Search code examples
pythondeploymentweb-scrapingscrapyscrapyd

Scrapyd deploy project on a server with dynamic ip


I want to deploy my scrapy project on a ip that is not listed in the scrapy.cfg file , because the ip can change and i want to automate the process of deploying. i tried giving the ip of the server directly in the deploy command but it did not work. any suggestion to do this?


Solution

  • First, you should consider assigning a domain to the server, so you can always get to it regardless of its dynamic IP. DynDNS comes handy at times.

    Second, you probably won't do the first, because you haven't got access to the server, or for whatever other reason. In that case, I suggest mimicking above behavior by using your system's hosts file. As described at wikipedia article:

    The hosts file is a computer file used by an operating system to map hostnames to IP addresses.

    For example, lets say you set your url to remotemachine in your scrapy.cfg. You can write a script that would edit the hosts file with the latest IP address, and execute it before deploying your spider. This approach has a benefit of having a system-wide effect, so if you are deploying multiple spiders, or using the same server for some other purpose, you don't have to update multiple configuration files.
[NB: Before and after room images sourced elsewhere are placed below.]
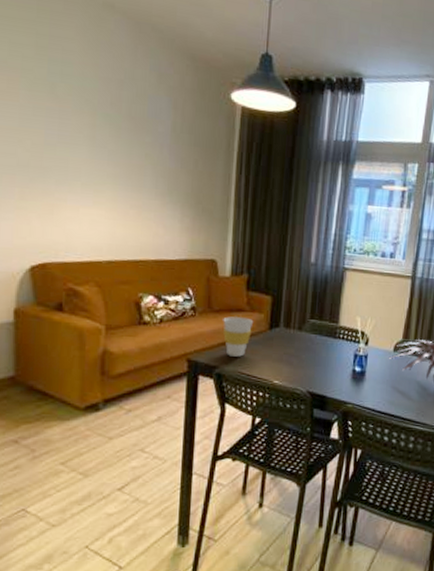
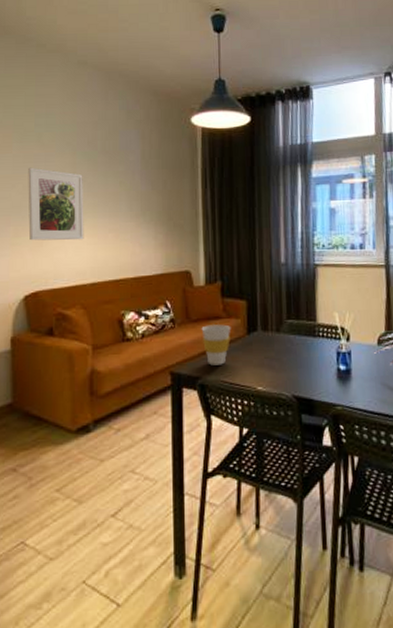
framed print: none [37,122,104,213] -> present [28,167,84,241]

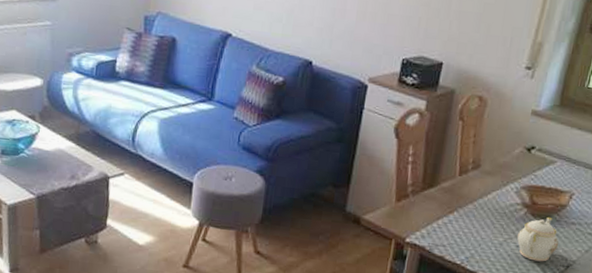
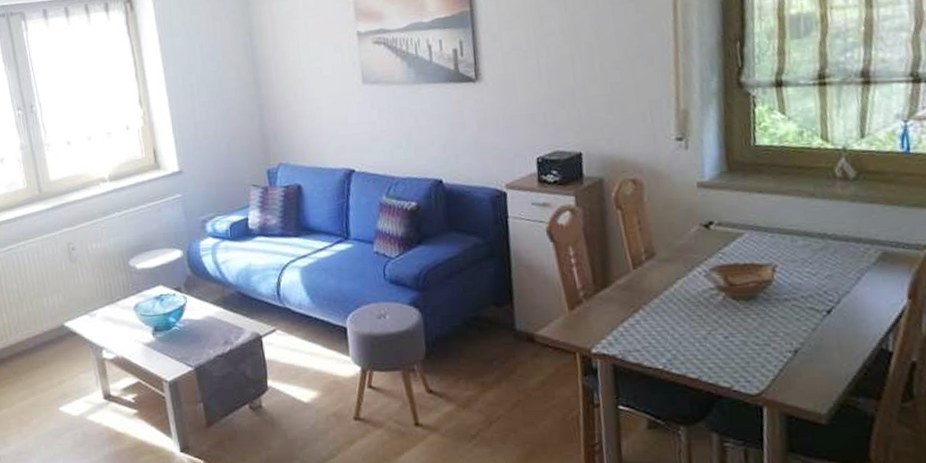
teapot: present [516,216,559,262] -> none [721,297,777,351]

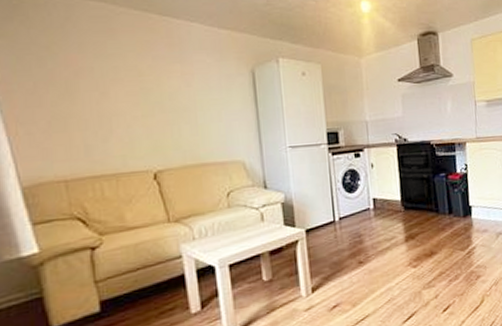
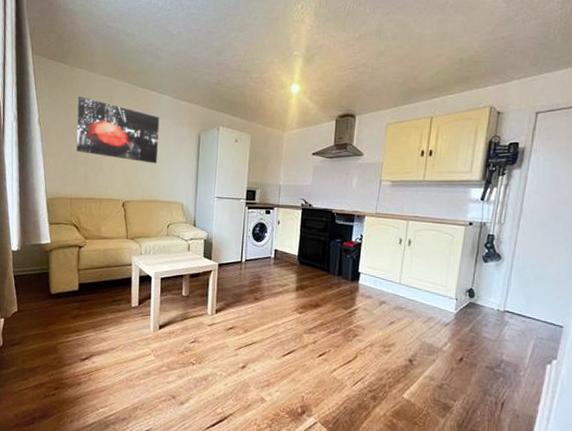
wall art: none [54,32,199,116] -> present [76,96,160,164]

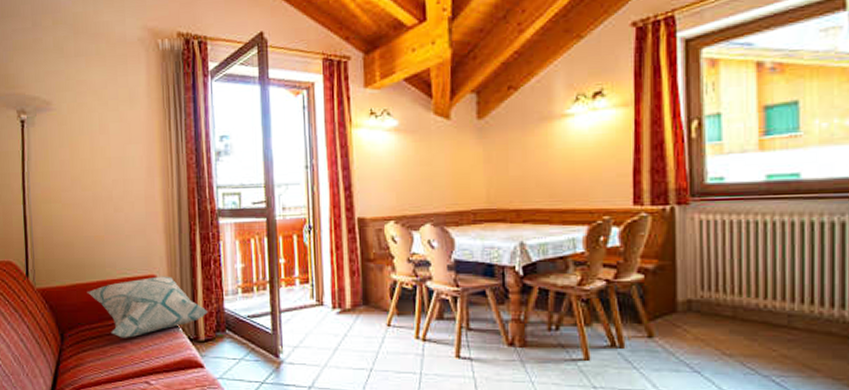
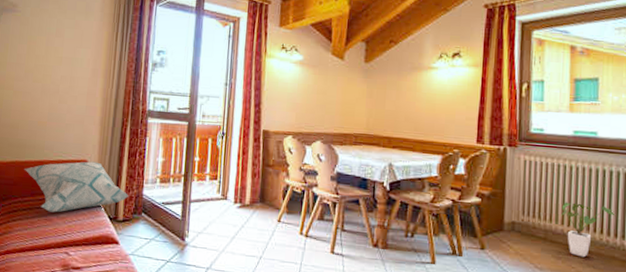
house plant: none [754,268,831,337] -> present [561,202,616,258]

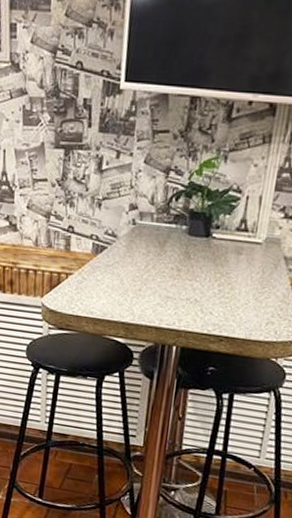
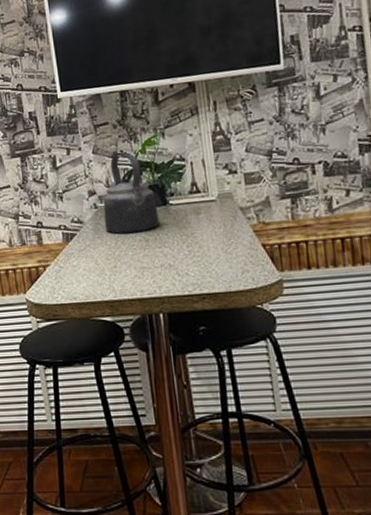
kettle: none [138,170,200,260] -> present [103,153,160,234]

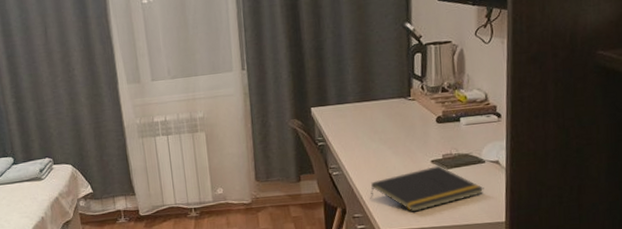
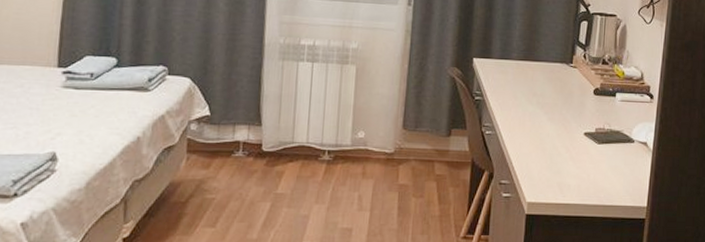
notepad: present [370,165,484,212] -> none [519,138,631,186]

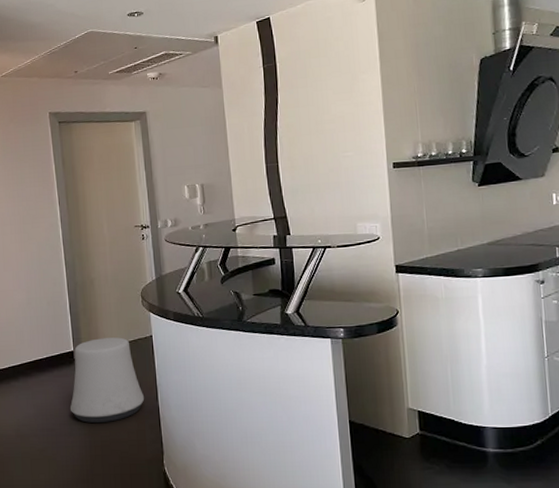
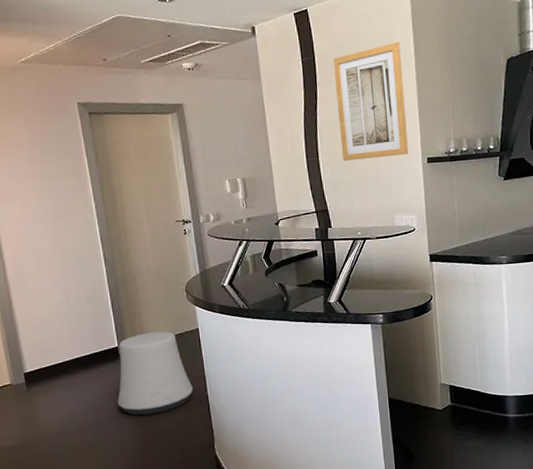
wall art: none [295,45,373,166] -> present [333,41,409,161]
    This script could look something like this:

    import fileinput
    import sys
    
    def update_hosts(hostname, ip):
    
        if 'linux' in sys.platform:
            hosts_path = '/etc/hosts'
        else:
            hosts_path = 'c:\windows\system32\drivers\etc\hosts'
    
        for line in fileinput.input(hosts_path, inplace=True):
            if hostname in line:
                print "{0}\t{1}".format(hostname, ip)
            else:
                print line.strip()
    
    if __name__ == '__main__':
        hostname = sys.argv[1]
        ip = sys.argv[2]
        update_hosts(hostname, ip)
        print "Done!"
    

    Ofcourse,you should do additional argument checks, etc., this is just a quick example.
    You can then run it prior deploying like this:

    python updatehosts.py remotemachine <remote_ip_here>
    

    If you want to take it a step further and add this functionality as a simple argument to scrapyd-deploy, you can go ahead and edit your scrapyd-deploy file (its just a Python script) to add the additional parameter and update the hosts file from within. But I'm not sure this is the best thing to do, since leaving this implementation separate and more explicit would probably be a better choice.